* Exercise details *
Each entry below is to be reproduced exactly, though any pictures it holds must be omitted.

* Input data *
=== Section Start ===
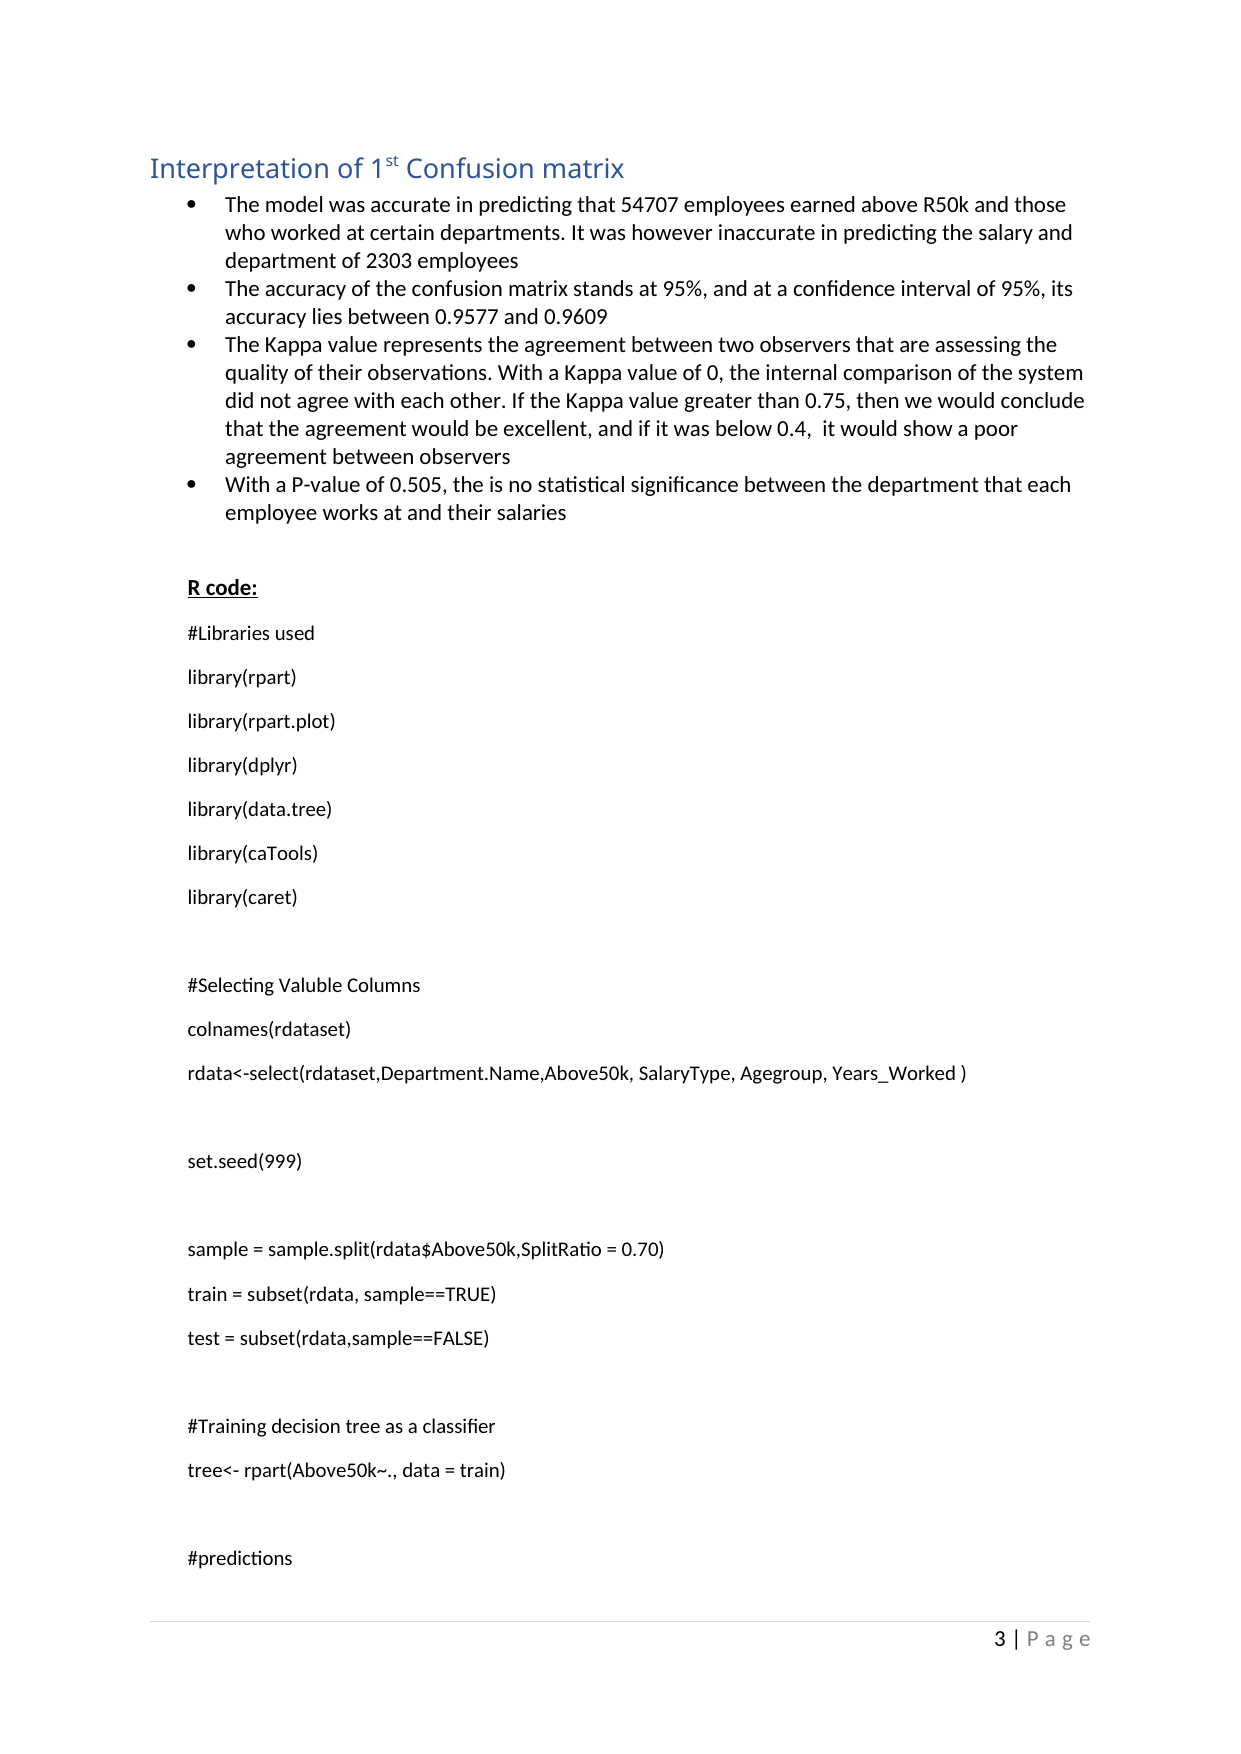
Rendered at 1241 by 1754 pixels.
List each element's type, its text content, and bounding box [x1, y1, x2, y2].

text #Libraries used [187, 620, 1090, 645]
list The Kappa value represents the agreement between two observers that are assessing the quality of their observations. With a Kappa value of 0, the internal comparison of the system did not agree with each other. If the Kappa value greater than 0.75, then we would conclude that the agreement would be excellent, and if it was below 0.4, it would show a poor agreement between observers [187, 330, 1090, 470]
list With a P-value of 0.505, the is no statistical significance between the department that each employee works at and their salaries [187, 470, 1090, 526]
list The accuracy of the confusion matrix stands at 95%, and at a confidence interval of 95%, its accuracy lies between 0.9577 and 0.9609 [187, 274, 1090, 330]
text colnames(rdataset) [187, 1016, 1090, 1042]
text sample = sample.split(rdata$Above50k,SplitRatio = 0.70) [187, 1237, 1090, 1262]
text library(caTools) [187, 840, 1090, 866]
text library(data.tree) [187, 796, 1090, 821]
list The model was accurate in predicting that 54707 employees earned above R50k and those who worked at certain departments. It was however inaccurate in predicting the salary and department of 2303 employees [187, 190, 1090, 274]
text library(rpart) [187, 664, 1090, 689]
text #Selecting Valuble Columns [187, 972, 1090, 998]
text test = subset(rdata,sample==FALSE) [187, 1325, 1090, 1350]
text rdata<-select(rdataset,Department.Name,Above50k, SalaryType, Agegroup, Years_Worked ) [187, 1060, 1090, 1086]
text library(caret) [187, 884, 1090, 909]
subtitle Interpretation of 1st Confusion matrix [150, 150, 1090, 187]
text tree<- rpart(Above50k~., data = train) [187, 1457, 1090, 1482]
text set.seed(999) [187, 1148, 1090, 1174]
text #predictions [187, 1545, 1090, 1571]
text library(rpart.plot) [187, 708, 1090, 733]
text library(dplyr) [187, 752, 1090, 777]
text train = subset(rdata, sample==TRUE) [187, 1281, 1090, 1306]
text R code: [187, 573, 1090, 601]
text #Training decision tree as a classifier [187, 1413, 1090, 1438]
=== Section End ===
* Answer for the task *
Rendered at 1241 by 1754 pixels.
List each element's type, its text content, and bounding box [x1, y1, x2, y2].

text #Libraries used [187, 620, 1090, 645]
list The Kappa value represents the agreement between two observers that are assessing the quality of their observations. With a Kappa value of 0, the internal comparison of the system did not agree with each other. If the Kappa value greater than 0.75, then we would conclude that the agreement would be excellent, and if it was below 0.4, it would show a poor agreement between observers [187, 330, 1090, 470]
list With a P-value of 0.505, the is no statistical significance between the department that each employee works at and their salaries [187, 470, 1090, 526]
list The accuracy of the confusion matrix stands at 95%, and at a confidence interval of 95%, its accuracy lies between 0.9577 and 0.9609 [187, 274, 1090, 330]
text colnames(rdataset) [187, 1016, 1090, 1042]
text sample = sample.split(rdata$Above50k,SplitRatio = 0.70) [187, 1237, 1090, 1262]
text library(caTools) [187, 840, 1090, 866]
text library(data.tree) [187, 796, 1090, 821]
list The model was accurate in predicting that 54707 employees earned above R50k and those who worked at certain departments. It was however inaccurate in predicting the salary and department of 2303 employees [187, 190, 1090, 274]
text library(rpart) [187, 664, 1090, 689]
text #Selecting Valuble Columns [187, 972, 1090, 998]
text test = subset(rdata,sample==FALSE) [187, 1325, 1090, 1350]
text rdata<-select(rdataset,Department.Name,Above50k, SalaryType, Agegroup, Years_Worked ) [187, 1060, 1090, 1086]
text library(caret) [187, 884, 1090, 909]
subtitle Interpretation of 1st Confusion matrix [150, 150, 1090, 187]
text tree<- rpart(Above50k~., data = train) [187, 1457, 1090, 1482]
text set.seed(999) [187, 1148, 1090, 1174]
text #predictions [187, 1545, 1090, 1571]
text library(rpart.plot) [187, 708, 1090, 733]
text library(dplyr) [187, 752, 1090, 777]
text train = subset(rdata, sample==TRUE) [187, 1281, 1090, 1306]
text R code: [187, 573, 1090, 601]
text #Training decision tree as a classifier [187, 1413, 1090, 1438]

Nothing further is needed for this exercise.